I think it's more that Upper Midwest (and to a lesser extent Pennsylvania and rural New England) swing voters are very dovish.  Look at the trend in 1920, 1940, 1952, 1968 (minus the Humphrey home state effect in MN), and 1972.  These states tend to swing abruptly against any incumbent party that goes to war, if the war was at all controversial.

Democrats did so well in these states in 2004 and 2008 because of backlash against the Iraq War.  Had Bush not started that war, the 1996-2000 trend would have continued and many of these states would have already been Republican-leaning in 2004.  In local margin vs. national margin terms, the Democratic peak in several Upper Midwest states was all the way back in 1988.

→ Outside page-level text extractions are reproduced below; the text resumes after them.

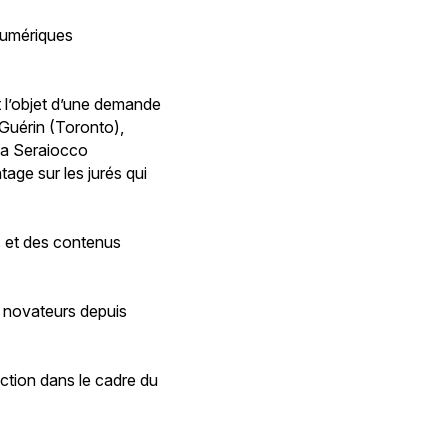
 numériques
t l’objet d’une demande
t Guérin (Toronto),
ia Seraiocco
age sur les jurés qui
s et des contenus
s novateurs depuis
uction dans le cadre du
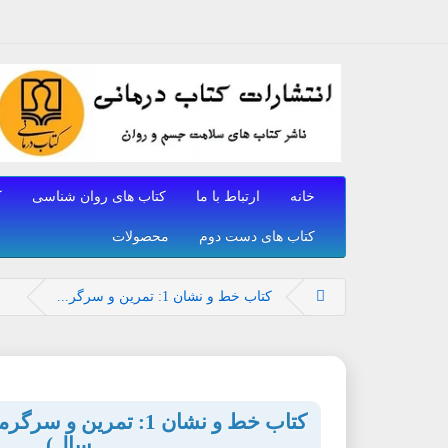
خانه
ارتباط با ما
کتاب های روان شناسی
ک
کتاب های دست دوم
محصولات
کتاب خط و نشان 1: تمرین و سرگر...
سال)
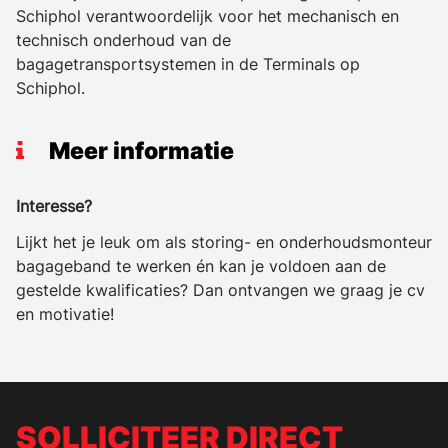
Schiphol verantwoordelijk voor het mechanisch en
technisch onderhoud van de
bagagetransportsystemen in de Terminals op
Schiphol.
Meer informatie
Interesse?
Lijkt het je leuk om als storing- en onderhoudsmonteur
bagageband te werken én kan je voldoen aan de
gestelde kwalificaties? Dan ontvangen we graag je cv
en motivatie!
SOLLICITEER DIRECT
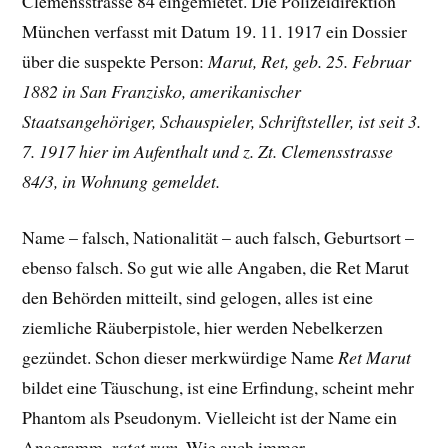
Clemensstrasse 84 eingemietet. Die Polizeidirektion
München verfasst mit Datum 19. 11. 1917 ein Dossier
über die suspekte Person:
Marut, Ret, geb. 25. Februar
1882 in San Franzisko, amerikanischer
Staatsangehöriger, Schauspieler, Schriftsteller, ist seit 3.
7. 1917 hier im Aufenthalt und z. Zt. Clemensstrasse
84/3, in Wohnung gemeldet.
Name – falsch, Nationalität – auch falsch, Geburtsort –
ebenso falsch. So gut wie alle Angaben, die Ret Marut
den Behörden mitteilt, sind gelogen, alles ist eine
ziemliche Räuberpistole, hier werden Nebelkerzen
gezündet. Schon dieser merkwürdige Name
Ret Marut
bildet eine Täuschung, ist eine Erfindung, scheint mehr
Phantom als Pseudonym. Vielleicht ist der Name ein
Anagramm,
ratet rum
. Wie auch immer.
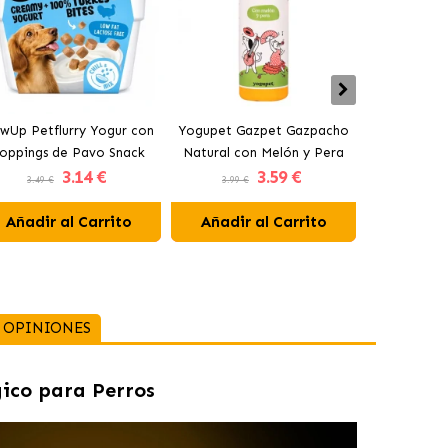
wUp Petflurry Yogur con
Yogupet Gazpet Gazpacho
Yogupet Ga
oppings de Pavo Snack
Natural con Melón y Pera
Natural con
3
.14 €
3
.59 €
para Perros
para Perros y Gatos
para Pe
3.49 €
3.99 €
3.99 €
Añadir al Carrito
Añadir al Carrito
Añadir 
OPINIONES
ico para Perros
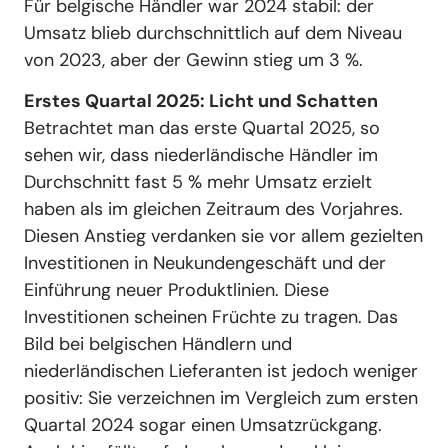
Für belgische Händler war 2024 stabil: der
Umsatz blieb durchschnittlich auf dem Niveau
von 2023, aber der Gewinn stieg um 3 %.
Erstes Quartal 2025: Licht und Schatten
Betrachtet man das erste Quartal 2025, so
sehen wir, dass niederländische Händler im
Durchschnitt fast 5 % mehr Umsatz erzielt
haben als im gleichen Zeitraum des Vorjahres.
Diesen Anstieg verdanken sie vor allem gezielten
Investitionen in Neukundengeschäft und der
Einführung neuer Produktlinien. Diese
Investitionen scheinen Früchte zu tragen. Das
Bild bei belgischen Händlern und
niederländischen Lieferanten ist jedoch weniger
positiv: Sie verzeichnen im Vergleich zum ersten
Quartal 2024 sogar einen Umsatzrückgang.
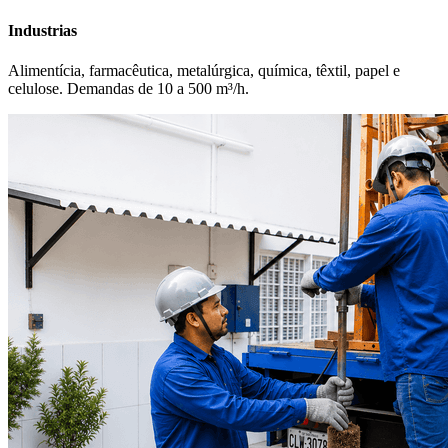
Industrias
Alimentícia, farmacêutica, metalúrgica, química, têxtil, papel e
celulose. Demandas de 10 a 500 m³/h.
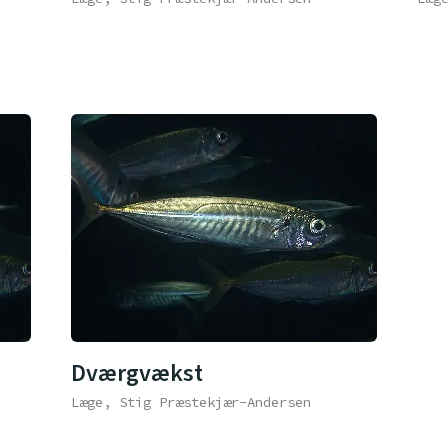
Dværgvækst
Læge, Stig Præstekjær-Andersen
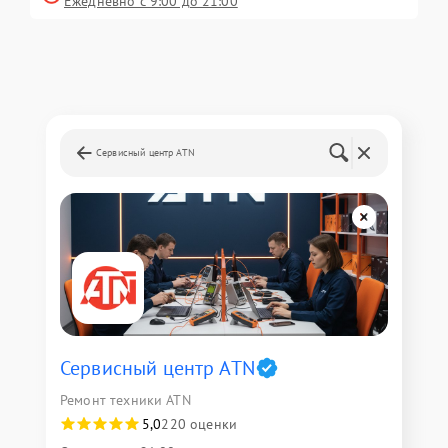
Ежедневно с 9:00 до 21:00
Сервисный центр ATN
Сервисный центр ATN
Ремонт техники ATN
5,0
220 оценки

With the possible exception of PA due to its Acela corridor influence, the only way I see Dems winning any of these states back is if Trump starts an unpopular war.  Trump is more likely to pick up MN and ME-AL next time than Democrats are to flip MI or WI back.

Trump's approvals are in the dumps in MI and WI. I don't get this meme. Longterm trend to the Republicans sure, but I expect Michigan to be Trump's Indiana. The state he was never supposed to win and swings back the other way in 2020.
Polls in Michigan have been notoriously bad (see the pools that showed Clinton was gonna win it in the primary), but I agree that Michigan is probably Trump's Indiana. And the midwest in general tends to swing against the incumbent party regardless if there's an unpopular war or not.